-------- Data for this task

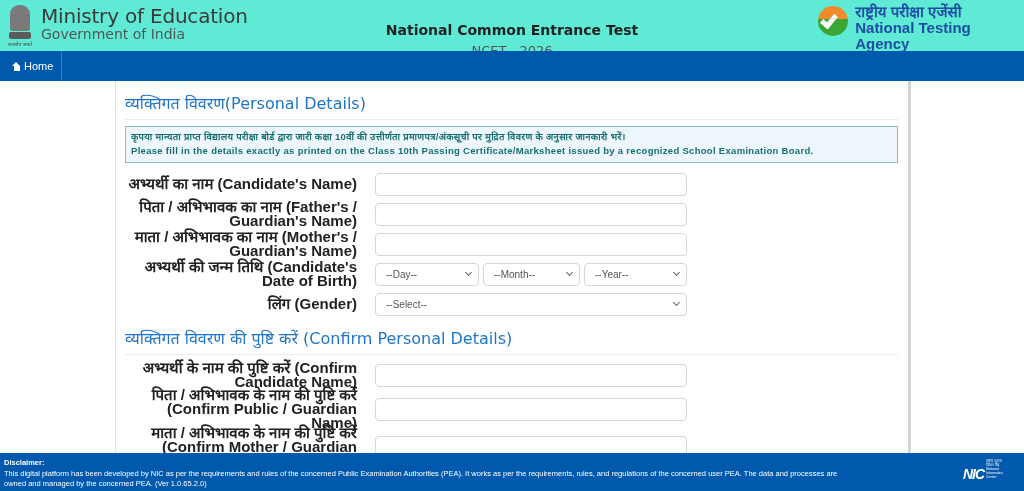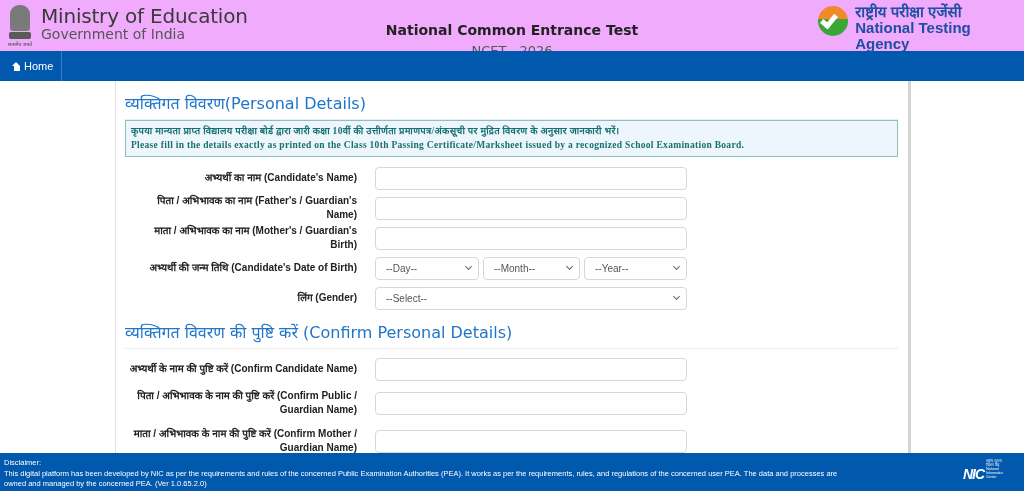--- a/index.html
+++ b/index.html
@@ -4,7 +4,7 @@
 <style>
   * { box-sizing: border-box; margin: 0; padding: 0; }
   html, body { width: 1024px; height: 491px; overflow: hidden; background: #fff; font-family: "Liberation Sans", "DejaVu Sans", sans-serif; }
-  .header { height: 56px; position: relative; background: #f0abfc; }
+  .header { height: 56px; position: relative; background: #5eead4; }
   .moe { position: absolute; left: 6px; top: 3px; display: flex; align-items: flex-start; }
   .emblem { width: 28px; height: 46px; position: relative; }
   .emblem .lion { position: absolute; left: 4px; top: 2px; width: 20px; height: 26px; background: #7a7a7a; border-radius: 9px 9px 3px 3px; }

----------------

▸ **Task instructions**: Drop the pictures and reproduce the rest of the entries above exactly.

▸ **Result of this exercise**:
--- a/index.html
+++ b/index.html
@@ -4,7 +4,7 @@
 <style>
   * { box-sizing: border-box; margin: 0; padding: 0; }
   html, body { width: 1024px; height: 491px; overflow: hidden; background: #fff; font-family: "Liberation Sans", "DejaVu Sans", sans-serif; }
-  .header { height: 56px; position: relative; background: #f0abfc; }
+  .header { height: 56px; position: relative; background: #5eead4; }
   .moe { position: absolute; left: 6px; top: 3px; display: flex; align-items: flex-start; }
   .emblem { width: 28px; height: 46px; position: relative; }
   .emblem .lion { position: absolute; left: 4px; top: 2px; width: 20px; height: 26px; background: #7a7a7a; border-radius: 9px 9px 3px 3px; }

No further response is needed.